Paper long abstract:
This article aims to demonstrate the changing understandings of masculinities by illustrating the ways in which Papua New Guinean workers and Chinese expatriate workers work together within the Ramu Nickel mine. Earlier anthropological studies on mining labour in African countries have explored issues such as the agency of local male labour, the formation of various sorts of individualistic manhood, relations amongst workers, unions and the company, and the changing definitions of manhood. Studies on mining labour in Papua New Guinea (PNG) also show us that both local male workers and migrant male workers are disintegrated from the traditional ways of defining their manhood and are trying to re-define their manhood through the employment from the mine. Reading these findings, I would like to argue that it is necessary to study the experiences of PNG mining workers in a context where the mine is owned and operated by a Chinese company. To study the inception of the Ramu Nickel mine, Graeme Smith's works have reminded us of the importance of unpacking the differences amongst various Chinese companies, Chinese managers and Chinese workers during the construction phase. To contribute to aforementioned findings, this article will address what have changed after the Ramu Nickel mine moves into the production phase since 2012, how PNG workers have learned to work with Chinese workers, and how the working experiences and relationships with Chinese workers influence the way in which PNG workers understand their works and male identities.
Paper short abstract:
This paper reinstates the subterranean space as teeming with social and gendered life. It takes the audience along in the journey into the belly of a coal mine in colonial India to explore the underground as a gendered space.
Paper long abstract:
The visible and exposed surface has for too long been the primary space that is implied in conventional geographic texts, the plane 'where most of the action is', and where values are generated by human labour. In contrast, the underground is at once the womb of the earth; the darkness of it invoking imaginaries of hell or the netherworld. Human geographers have considered the underground as the third dimension of geographical territory, yet the space has remained poorly considered. Conventionally, human geographers, archaeologists, and anthropologists have known the underground primarily as the source of 'stuff' that is not intrinsically valuable until they are extracted. This material attention has tended to ignore how the space is co-constituted by the people who inhabit and work in it.

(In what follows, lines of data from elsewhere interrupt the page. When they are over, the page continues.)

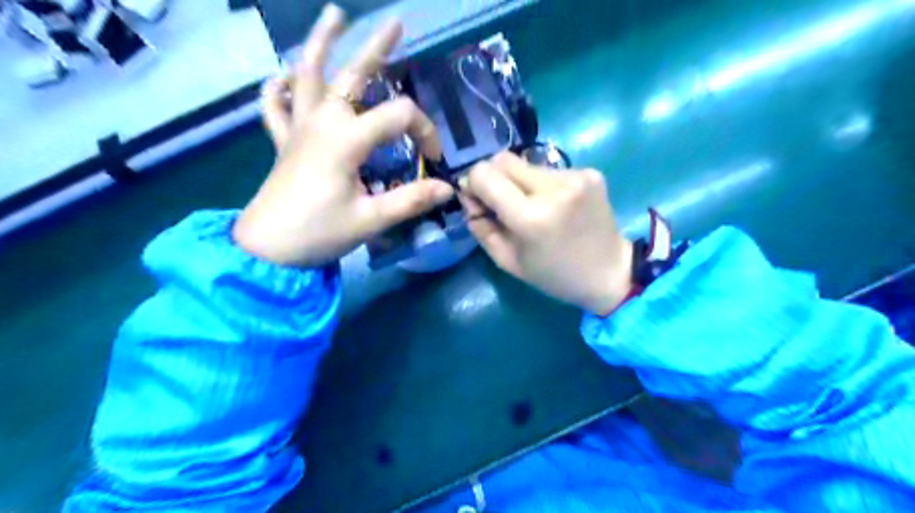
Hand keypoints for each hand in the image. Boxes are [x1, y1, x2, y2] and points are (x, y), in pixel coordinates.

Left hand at [233, 4, 452, 267]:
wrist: (268, 249)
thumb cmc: (320, 233)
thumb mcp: (372, 219)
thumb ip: (412, 200)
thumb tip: (448, 189)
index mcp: (346, 139)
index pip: (398, 118)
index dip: (424, 132)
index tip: (434, 159)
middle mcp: (322, 122)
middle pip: (352, 75)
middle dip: (376, 48)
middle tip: (394, 21)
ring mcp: (298, 128)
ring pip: (307, 76)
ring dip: (320, 44)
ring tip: (333, 16)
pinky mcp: (283, 142)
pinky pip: (275, 107)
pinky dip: (279, 88)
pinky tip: (282, 77)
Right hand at [466, 151, 629, 315]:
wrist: (611, 272)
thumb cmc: (554, 275)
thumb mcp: (508, 261)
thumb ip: (481, 226)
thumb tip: (468, 196)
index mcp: (531, 217)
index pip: (483, 174)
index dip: (474, 184)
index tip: (479, 201)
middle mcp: (554, 188)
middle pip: (503, 159)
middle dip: (494, 178)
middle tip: (502, 203)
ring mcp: (575, 176)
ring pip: (526, 163)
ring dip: (519, 181)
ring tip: (534, 206)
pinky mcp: (590, 172)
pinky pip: (548, 168)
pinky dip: (542, 184)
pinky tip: (555, 204)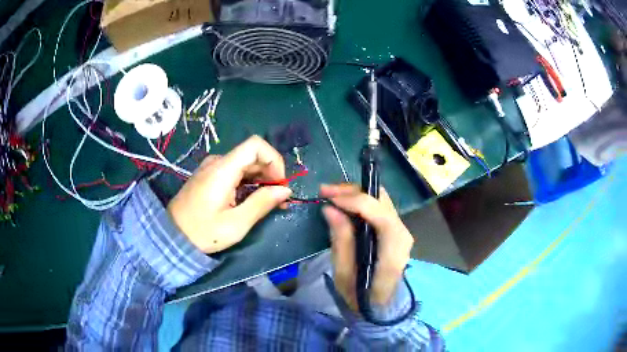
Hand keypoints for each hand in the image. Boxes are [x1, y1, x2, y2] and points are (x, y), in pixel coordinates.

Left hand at [168, 136, 292, 253]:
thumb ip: (261, 203)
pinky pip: (235, 172)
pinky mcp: (209, 176)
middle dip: (271, 173)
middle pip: (252, 155)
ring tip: (270, 202)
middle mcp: (217, 162)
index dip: (274, 160)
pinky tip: (253, 199)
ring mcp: (212, 168)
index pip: (256, 145)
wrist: (172, 235)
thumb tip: (285, 190)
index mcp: (223, 169)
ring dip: (261, 179)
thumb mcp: (236, 224)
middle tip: (280, 199)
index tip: (279, 184)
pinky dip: (249, 182)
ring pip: (245, 163)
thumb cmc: (202, 232)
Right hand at [320, 184, 413, 310]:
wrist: (380, 306)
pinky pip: (379, 207)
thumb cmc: (360, 296)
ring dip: (356, 194)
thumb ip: (341, 241)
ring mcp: (401, 231)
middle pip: (382, 201)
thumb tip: (330, 209)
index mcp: (393, 251)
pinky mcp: (395, 231)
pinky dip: (361, 201)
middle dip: (353, 192)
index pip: (381, 215)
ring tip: (331, 195)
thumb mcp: (344, 275)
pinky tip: (344, 204)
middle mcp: (402, 235)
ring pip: (381, 200)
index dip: (355, 201)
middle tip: (326, 192)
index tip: (328, 198)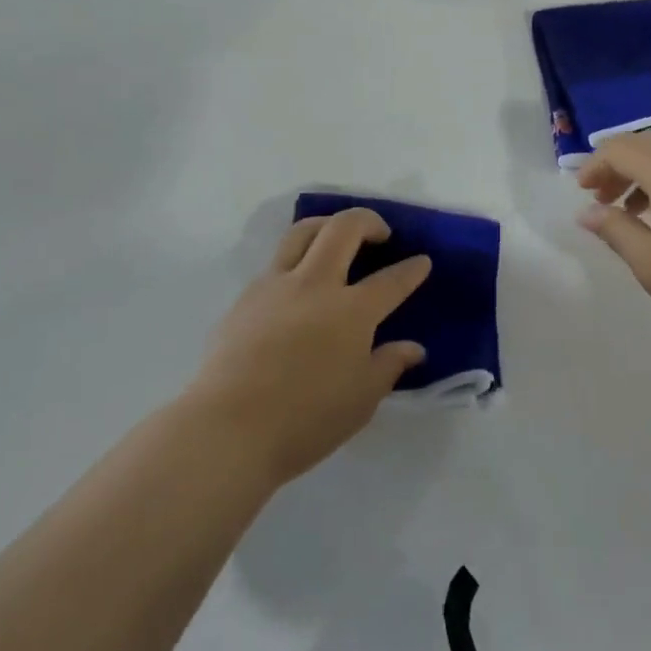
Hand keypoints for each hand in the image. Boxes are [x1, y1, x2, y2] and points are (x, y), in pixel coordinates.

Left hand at [187, 209, 430, 487]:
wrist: (228, 429)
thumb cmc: (304, 420)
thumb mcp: (361, 400)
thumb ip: (388, 365)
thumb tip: (412, 348)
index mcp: (351, 311)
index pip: (391, 281)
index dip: (411, 269)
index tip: (422, 261)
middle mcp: (315, 284)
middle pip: (344, 229)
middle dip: (369, 221)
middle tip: (380, 233)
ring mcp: (276, 285)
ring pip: (303, 231)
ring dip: (327, 224)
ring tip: (336, 236)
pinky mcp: (246, 296)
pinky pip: (276, 261)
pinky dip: (296, 258)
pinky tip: (298, 283)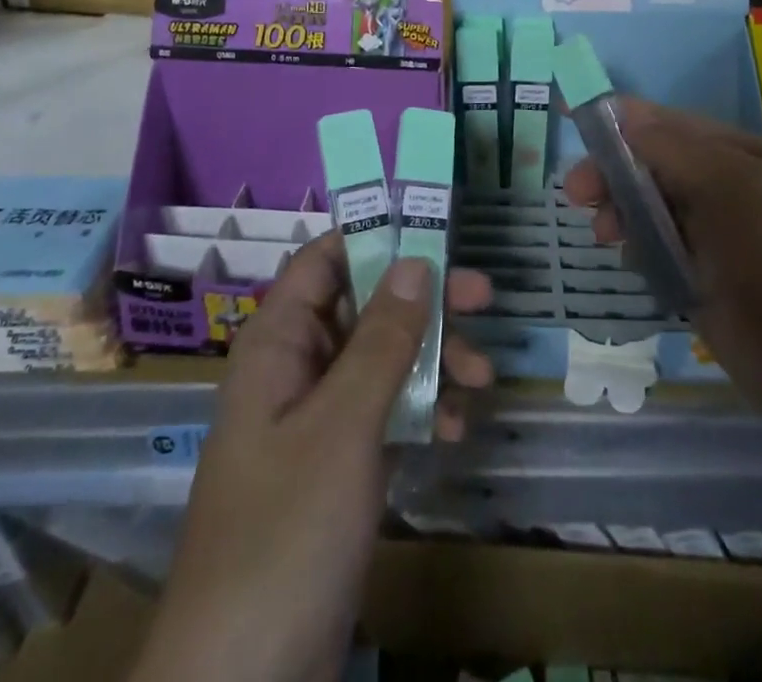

This paper steps aside from these imaginations of the underground, and descend to the subterranean space not only to reinstate it as one that is teeming with social life. It will take the readers along in the journey into the belly of a coal mine. Once the eyes and senses adjust to the darkness and the, one begins to see figures: shadowy, human bodies inhabiting, working in this space. One hears voices, mates calling out for other mates, the chiming of machines, bells ringing, and the swinging of large fans blowing air into the tunnel to enable you to breathe. This paper explores the underground as a gendered space, straddling across time.
Paper short abstract:
This discussion responds to the papers presented in the panel 'Precarity of labour in the resource extraction industries'.
Paper long abstract:
This discussion responds to the papers presented in the panel 'Precarity of labour in the resource extraction industries'. I shall comment on the common themes that link these papers, and the future directions for researching labour in the extractive industries, and continuities and departures from an earlier set of ethnographies that were concerned with labouring in large-scale mines.